According to information from U.S. law enforcement, Mellado Cruz sided with the Gulf Cartel after the split in order to maintain a low-profile status and avoid public attention. Under the Gulf Cartel, he allegedly oversaw organized crime activities at the U.S.-Mexico border area known as La Ribereña, which encompasses the municipalities of Camargo and Miguel Alemán in Tamaulipas. Sometime between 2010 and 2014, Mellado Cruz escaped from two prisons in Tamaulipas after being imprisoned for rape, armed robbery, homicide, and drug trafficking. He also had thirteen pending criminal investigations for homicide, kidnapping, extortion, and drug trafficking accusations.

==Kingpin Act sanction==
On 24 March 2010, the United States Department of the Treasury sanctioned Mellado Cruz under the Foreign Narcotics Kingpin Designation Act (sometimes referred to simply as the "Kingpin Act"), for his involvement in drug trafficking along with fifty-three other international criminals and ten foreign entities. The act prohibited U.S. citizens and companies from doing any kind of business activity with him, and virtually froze all his assets in the U.S.

==Death==
On 9 May 2014, Mellado Cruz was killed in a shootout against Mexican federal security forces at a domicile in Las Fuentes neighborhood in Reynosa, Tamaulipas. During the firefight, grenades detonated and shots were exchanged between law enforcement and Mellado Cruz's aides. Gulf Cartel gunmen set roadblocks and threw road spikes throughout Reynosa's streets to prevent the mobilization of reinforcements from the military. Reinforcements from organized crime arrived at the scene in an attempt to save his life, but he was shot dead inside the property. Following his death, the gunmen left the premises. The firefight left five more gunmen associated with him dead, along with a Mexican Army soldier.

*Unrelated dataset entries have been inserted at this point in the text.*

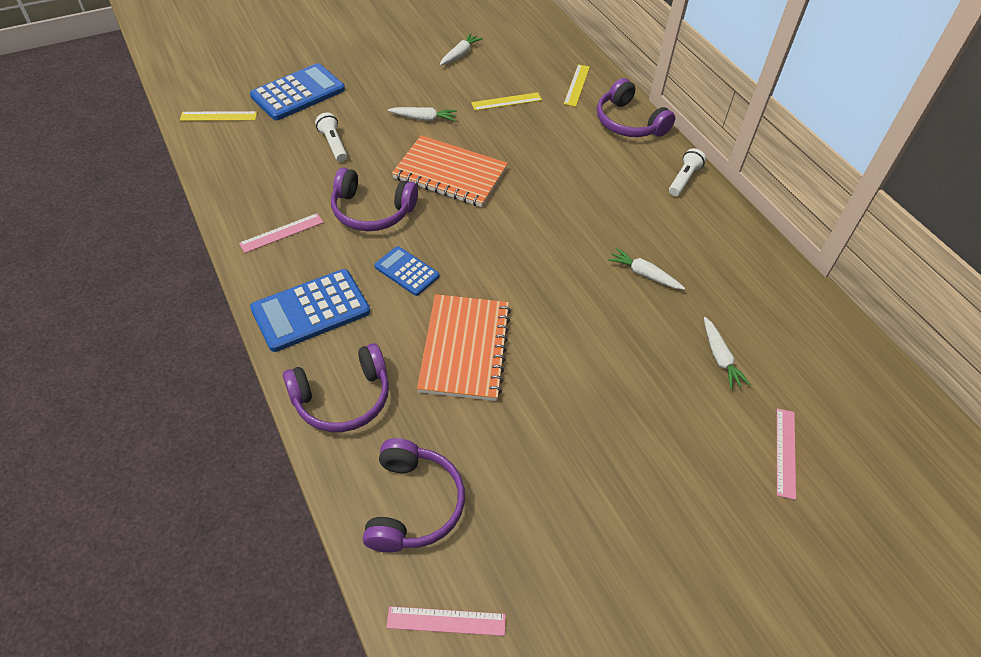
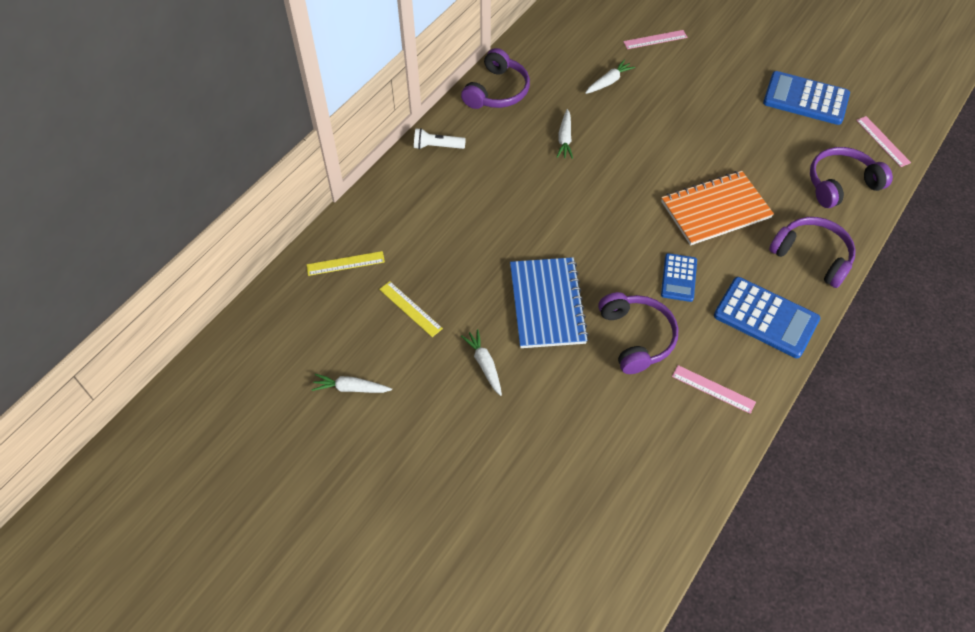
camera: 115 degrees left, 5 degrees up
yellow ruler [180,111,257,121] -> none
blue calculator [250,63,345,120] -> blue calculator moved to [763,71,850,125]
white flashlight [315,112,347,162] -> none
orange notebook [392,135,508,207] -> blue notebook [510,257,589,348]
purple headphones [597,78,675,137] -> purple headphones moved to [461,48,530,109]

Inside the house, authorities discovered several assault rifles, including a Barrett 50 rifle and AK-47s, along with grenades, cartridges, and other weapons the criminals used to combat law enforcement. Mellado Cruz's death came amid an internal power struggle within the Gulf Cartel, as rival factions within the organization fight for the control of Reynosa and the rest of Tamaulipas with each other and Los Zetas, their former allies. Days prior to his death, gunfights in Reynosa had left a total of at least 23 dead, including two innocent bystanders, a couple of federal policemen, a soldier, and eighteen suspected criminals.

In order to confirm the drug lord's identity, the Mexican government carried out forensic anthropology studies, where they analyzed the corpse's pictures with the photos from Mellado Cruz's time in the military. They also compared the corpse's fingerprints and DNA samples with the ones they had on file in the Mexican Armed Forces database. The following day, authorities apprehended Ricardo Flores López (also known as Pedro Luis Hernández Campos), the alleged second-in-command behind Mellado Cruz and the cartel's chief in Miguel Alemán, Tamaulipas.